(Dataset records)
[Begin]
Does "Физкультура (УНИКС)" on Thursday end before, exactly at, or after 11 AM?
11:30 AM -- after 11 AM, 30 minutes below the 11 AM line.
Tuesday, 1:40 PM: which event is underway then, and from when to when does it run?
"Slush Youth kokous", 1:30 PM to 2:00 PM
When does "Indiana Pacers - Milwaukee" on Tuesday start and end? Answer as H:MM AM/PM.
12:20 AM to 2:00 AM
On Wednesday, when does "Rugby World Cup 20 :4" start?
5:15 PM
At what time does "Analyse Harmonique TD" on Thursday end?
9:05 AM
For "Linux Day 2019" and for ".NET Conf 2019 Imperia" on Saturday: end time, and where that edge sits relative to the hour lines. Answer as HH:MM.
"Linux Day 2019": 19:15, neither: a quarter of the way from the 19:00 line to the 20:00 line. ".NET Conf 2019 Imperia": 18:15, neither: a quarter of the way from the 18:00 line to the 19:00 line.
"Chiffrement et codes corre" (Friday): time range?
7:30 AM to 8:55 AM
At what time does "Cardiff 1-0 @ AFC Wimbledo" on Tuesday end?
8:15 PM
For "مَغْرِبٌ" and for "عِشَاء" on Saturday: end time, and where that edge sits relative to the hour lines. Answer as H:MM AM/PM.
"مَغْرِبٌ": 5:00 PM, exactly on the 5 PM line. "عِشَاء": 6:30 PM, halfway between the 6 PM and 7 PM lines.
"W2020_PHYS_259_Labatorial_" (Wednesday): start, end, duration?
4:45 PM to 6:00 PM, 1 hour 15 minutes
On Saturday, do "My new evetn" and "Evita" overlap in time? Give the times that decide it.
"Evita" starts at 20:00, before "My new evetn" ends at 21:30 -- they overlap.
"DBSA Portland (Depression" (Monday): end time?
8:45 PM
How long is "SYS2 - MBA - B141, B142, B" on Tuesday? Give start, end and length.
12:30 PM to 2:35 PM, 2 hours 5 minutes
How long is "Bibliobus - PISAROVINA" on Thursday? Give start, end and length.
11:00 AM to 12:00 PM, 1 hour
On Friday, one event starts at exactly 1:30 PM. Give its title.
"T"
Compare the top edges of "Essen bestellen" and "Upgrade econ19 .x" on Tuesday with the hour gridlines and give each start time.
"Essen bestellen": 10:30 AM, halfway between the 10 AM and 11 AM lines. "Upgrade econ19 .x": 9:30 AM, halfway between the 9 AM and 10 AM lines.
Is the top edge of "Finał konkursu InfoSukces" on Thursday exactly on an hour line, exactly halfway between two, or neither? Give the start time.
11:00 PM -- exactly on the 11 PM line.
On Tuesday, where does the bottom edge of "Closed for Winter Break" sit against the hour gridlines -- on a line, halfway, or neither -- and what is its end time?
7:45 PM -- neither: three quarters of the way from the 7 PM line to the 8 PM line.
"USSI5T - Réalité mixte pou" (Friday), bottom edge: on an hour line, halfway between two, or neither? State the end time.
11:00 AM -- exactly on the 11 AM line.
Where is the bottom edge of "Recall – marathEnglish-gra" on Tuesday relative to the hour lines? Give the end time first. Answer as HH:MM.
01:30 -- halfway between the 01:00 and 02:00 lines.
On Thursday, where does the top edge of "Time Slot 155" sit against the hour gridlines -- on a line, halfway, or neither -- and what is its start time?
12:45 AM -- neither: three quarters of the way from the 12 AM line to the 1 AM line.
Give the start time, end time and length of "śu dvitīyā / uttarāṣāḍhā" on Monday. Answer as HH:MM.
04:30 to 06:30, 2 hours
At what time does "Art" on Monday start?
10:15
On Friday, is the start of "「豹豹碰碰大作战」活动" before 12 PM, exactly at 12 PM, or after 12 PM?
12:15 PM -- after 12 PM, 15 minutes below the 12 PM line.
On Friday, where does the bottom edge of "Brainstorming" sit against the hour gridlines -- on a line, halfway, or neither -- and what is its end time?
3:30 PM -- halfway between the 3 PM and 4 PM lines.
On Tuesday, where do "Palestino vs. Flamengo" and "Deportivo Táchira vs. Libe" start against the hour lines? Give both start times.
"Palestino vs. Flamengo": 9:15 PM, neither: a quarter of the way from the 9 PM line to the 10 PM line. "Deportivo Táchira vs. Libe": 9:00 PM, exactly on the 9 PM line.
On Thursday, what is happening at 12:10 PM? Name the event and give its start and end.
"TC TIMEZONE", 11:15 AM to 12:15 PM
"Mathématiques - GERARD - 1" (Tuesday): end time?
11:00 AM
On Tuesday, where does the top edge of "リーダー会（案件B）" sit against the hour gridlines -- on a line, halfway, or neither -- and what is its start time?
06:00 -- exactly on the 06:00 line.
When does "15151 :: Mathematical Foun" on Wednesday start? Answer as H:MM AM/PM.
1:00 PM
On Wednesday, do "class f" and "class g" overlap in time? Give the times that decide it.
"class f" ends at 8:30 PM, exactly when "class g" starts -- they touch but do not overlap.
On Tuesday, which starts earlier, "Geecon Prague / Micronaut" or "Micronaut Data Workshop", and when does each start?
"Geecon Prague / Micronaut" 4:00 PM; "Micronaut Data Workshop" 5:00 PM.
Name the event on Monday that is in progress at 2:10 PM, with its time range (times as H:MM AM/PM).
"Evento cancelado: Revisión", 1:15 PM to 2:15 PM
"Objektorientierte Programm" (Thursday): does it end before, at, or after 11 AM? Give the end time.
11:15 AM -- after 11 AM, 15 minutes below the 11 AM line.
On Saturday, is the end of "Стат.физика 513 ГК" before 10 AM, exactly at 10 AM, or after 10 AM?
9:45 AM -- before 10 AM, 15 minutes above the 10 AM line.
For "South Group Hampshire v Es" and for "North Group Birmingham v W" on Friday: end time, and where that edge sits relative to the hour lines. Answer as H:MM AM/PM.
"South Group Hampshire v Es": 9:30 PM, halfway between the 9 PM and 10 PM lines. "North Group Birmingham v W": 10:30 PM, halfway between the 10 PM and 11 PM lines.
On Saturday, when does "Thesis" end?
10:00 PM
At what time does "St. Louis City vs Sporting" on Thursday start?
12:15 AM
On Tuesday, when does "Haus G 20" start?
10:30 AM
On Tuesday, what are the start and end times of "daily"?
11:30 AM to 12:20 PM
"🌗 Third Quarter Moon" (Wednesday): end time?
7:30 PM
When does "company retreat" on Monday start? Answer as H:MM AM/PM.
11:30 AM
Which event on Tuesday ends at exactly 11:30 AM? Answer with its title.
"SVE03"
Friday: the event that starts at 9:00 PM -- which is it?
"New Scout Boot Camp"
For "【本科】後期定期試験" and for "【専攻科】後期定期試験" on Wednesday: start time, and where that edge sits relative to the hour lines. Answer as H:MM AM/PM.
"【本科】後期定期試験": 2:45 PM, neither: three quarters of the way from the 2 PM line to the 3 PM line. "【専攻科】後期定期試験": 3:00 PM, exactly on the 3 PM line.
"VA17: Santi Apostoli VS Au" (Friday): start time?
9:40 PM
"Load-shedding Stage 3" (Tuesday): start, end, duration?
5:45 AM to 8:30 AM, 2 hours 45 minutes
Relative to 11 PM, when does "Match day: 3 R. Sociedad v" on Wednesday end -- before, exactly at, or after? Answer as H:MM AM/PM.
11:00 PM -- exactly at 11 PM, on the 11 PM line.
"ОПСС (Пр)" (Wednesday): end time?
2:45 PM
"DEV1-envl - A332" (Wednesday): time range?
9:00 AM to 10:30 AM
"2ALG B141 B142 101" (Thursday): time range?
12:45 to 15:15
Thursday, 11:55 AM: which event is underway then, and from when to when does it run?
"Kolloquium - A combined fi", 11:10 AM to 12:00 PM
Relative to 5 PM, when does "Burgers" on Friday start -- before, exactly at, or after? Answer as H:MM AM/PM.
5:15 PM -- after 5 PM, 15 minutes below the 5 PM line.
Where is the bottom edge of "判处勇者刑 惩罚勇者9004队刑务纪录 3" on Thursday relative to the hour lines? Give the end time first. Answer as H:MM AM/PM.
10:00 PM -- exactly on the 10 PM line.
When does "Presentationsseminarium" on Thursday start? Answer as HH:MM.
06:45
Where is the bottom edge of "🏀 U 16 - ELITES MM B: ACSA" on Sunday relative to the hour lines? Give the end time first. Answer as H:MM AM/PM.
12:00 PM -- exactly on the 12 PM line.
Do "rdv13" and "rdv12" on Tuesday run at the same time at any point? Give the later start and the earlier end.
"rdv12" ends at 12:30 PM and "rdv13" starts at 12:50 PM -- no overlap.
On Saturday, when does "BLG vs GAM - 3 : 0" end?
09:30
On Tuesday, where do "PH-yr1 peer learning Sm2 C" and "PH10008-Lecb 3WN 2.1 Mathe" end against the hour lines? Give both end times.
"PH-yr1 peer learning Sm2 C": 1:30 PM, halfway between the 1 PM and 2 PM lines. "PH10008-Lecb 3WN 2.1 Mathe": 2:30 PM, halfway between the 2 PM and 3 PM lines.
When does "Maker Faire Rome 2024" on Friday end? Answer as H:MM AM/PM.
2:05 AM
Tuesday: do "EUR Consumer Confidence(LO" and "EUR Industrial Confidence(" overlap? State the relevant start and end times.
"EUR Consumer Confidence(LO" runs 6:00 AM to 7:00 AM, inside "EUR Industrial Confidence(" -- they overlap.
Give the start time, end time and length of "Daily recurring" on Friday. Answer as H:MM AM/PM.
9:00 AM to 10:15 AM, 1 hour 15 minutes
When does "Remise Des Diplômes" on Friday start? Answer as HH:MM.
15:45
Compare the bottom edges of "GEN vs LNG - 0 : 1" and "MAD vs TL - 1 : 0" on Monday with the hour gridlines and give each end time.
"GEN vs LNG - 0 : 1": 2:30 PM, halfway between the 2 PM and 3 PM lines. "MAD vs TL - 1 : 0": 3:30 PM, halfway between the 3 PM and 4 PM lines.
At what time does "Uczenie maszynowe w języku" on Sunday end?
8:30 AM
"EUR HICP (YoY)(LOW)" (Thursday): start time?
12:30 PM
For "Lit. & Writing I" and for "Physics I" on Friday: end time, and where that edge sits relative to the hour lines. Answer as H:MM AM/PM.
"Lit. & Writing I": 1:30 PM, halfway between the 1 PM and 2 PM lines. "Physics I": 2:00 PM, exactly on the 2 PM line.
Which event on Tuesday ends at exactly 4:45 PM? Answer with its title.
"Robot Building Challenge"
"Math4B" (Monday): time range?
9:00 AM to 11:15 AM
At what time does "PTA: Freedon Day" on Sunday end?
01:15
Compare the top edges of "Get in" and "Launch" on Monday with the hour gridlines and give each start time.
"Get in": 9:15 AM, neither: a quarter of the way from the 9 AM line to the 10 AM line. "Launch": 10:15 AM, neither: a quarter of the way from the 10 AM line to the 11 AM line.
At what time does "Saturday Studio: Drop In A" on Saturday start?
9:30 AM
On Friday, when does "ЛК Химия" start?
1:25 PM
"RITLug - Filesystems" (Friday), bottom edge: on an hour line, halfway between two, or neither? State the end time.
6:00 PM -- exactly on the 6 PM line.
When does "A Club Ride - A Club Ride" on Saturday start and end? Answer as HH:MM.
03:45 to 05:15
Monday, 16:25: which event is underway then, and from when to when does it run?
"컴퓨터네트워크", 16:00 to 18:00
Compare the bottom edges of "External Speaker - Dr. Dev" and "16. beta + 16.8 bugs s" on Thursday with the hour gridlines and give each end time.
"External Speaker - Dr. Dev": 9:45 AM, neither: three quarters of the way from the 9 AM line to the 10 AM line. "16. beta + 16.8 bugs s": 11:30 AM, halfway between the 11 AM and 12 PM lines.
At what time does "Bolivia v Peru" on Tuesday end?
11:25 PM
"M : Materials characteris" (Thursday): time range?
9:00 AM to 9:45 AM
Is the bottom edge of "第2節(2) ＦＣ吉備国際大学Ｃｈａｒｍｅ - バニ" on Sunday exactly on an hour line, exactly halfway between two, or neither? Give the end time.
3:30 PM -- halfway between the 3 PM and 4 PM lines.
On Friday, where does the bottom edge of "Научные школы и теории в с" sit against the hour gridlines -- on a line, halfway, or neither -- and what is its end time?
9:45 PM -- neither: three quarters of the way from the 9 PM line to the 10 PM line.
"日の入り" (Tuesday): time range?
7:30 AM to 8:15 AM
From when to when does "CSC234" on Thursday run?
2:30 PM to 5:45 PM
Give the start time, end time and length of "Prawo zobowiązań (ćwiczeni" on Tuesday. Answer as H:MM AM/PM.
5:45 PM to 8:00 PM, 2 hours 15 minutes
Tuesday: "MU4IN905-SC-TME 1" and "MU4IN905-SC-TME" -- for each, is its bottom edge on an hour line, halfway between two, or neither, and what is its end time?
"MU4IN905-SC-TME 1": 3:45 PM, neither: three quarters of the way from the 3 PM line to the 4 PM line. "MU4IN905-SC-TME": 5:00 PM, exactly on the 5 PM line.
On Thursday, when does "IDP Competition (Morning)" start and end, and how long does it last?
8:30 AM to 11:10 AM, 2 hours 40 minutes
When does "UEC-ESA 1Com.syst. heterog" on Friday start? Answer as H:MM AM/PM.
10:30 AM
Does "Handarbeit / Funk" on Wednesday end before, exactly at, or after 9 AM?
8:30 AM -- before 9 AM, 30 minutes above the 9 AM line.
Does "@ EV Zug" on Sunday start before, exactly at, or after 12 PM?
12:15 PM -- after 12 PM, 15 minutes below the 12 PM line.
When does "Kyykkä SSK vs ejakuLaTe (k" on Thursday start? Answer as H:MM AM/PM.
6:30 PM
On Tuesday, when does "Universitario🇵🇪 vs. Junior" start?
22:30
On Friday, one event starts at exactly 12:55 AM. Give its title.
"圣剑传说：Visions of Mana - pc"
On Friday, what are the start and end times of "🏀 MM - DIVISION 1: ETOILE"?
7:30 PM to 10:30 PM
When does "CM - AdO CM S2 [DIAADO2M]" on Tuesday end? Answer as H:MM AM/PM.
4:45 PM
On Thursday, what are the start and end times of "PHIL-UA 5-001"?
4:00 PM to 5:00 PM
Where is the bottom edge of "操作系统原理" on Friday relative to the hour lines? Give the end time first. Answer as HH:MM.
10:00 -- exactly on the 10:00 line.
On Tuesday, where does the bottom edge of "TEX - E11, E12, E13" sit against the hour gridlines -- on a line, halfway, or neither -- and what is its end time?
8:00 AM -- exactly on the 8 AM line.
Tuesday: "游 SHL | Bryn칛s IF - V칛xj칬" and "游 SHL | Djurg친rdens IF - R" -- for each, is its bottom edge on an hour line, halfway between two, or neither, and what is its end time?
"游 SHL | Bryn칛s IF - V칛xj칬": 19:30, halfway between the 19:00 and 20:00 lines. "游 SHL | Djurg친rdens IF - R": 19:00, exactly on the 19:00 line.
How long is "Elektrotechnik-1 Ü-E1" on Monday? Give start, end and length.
[End]
### TASK DIRECTIONS:
Show each line in the rows above that contains the string "Essen", matching case exactly.

### RESULT FOR THIS EXERCISE:
Compare the top edges of "Essen bestellen" and "Upgrade econ19 .x" on Tuesday with the hour gridlines and give each start time.
"Essen bestellen": 10:30 AM, halfway between the 10 AM and 11 AM lines. "Upgrade econ19 .x": 9:30 AM, halfway between the 9 AM and 10 AM lines.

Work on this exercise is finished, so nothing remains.